[ページ画像と抽出テキスト]
========================

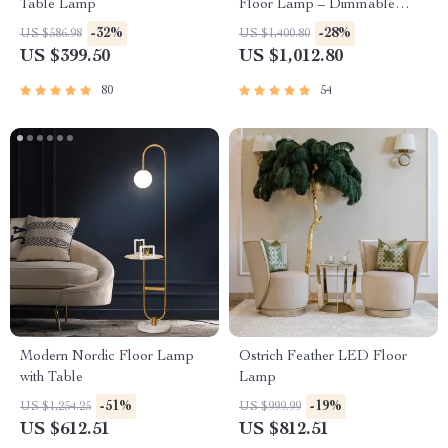
Table Lamp
Floor Lamp – Dimmable
Lighting for Home Decor
-32%
-28%
US $586.98
US $1,400.80
US $399.50
US $1,012.80
80
54
Modern Nordic Floor Lamp
Ostrich Feather LED Floor
with Table
Lamp
-51%
-19%
US $1,254.25
US $999.99
US $612.51
US $812.51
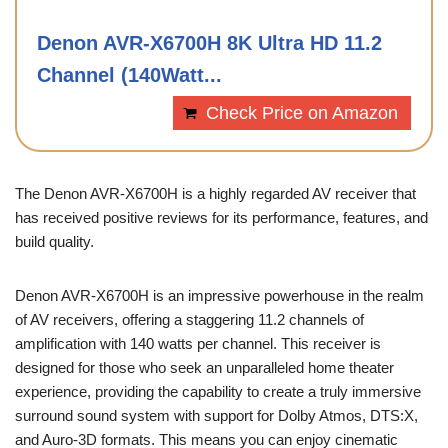
Denon AVR-X6700H 8K Ultra HD 11.2
Channel (140Watt...
Check Price on Amazon
The Denon AVR-X6700H is a highly regarded AV receiver that
has received positive reviews for its performance, features, and
build quality.
Denon AVR-X6700H is an impressive powerhouse in the realm
of AV receivers, offering a staggering 11.2 channels of
amplification with 140 watts per channel. This receiver is
designed for those who seek an unparalleled home theater
experience, providing the capability to create a truly immersive
surround sound system with support for Dolby Atmos, DTS:X,
and Auro-3D formats. This means you can enjoy cinematic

========================

上の記録にあるテキストの行を、すべて一字一句変えずに書き出しなさい。画像は解答に含めないこと。

Table Lamp
Floor Lamp – Dimmable
Lighting for Home Decor
-32%
-28%
US $586.98
US $1,400.80
US $399.50
US $1,012.80
80
54
Modern Nordic Floor Lamp
Ostrich Feather LED Floor
with Table
Lamp
-51%
-19%
US $1,254.25
US $999.99
US $612.51
US $812.51
Denon AVR-X6700H 8K Ultra HD 11.2
Channel (140Watt...
Check Price on Amazon
The Denon AVR-X6700H is a highly regarded AV receiver that
has received positive reviews for its performance, features, and
build quality.
Denon AVR-X6700H is an impressive powerhouse in the realm
of AV receivers, offering a staggering 11.2 channels of
amplification with 140 watts per channel. This receiver is
designed for those who seek an unparalleled home theater
experience, providing the capability to create a truly immersive
surround sound system with support for Dolby Atmos, DTS:X,
and Auro-3D formats. This means you can enjoy cinematic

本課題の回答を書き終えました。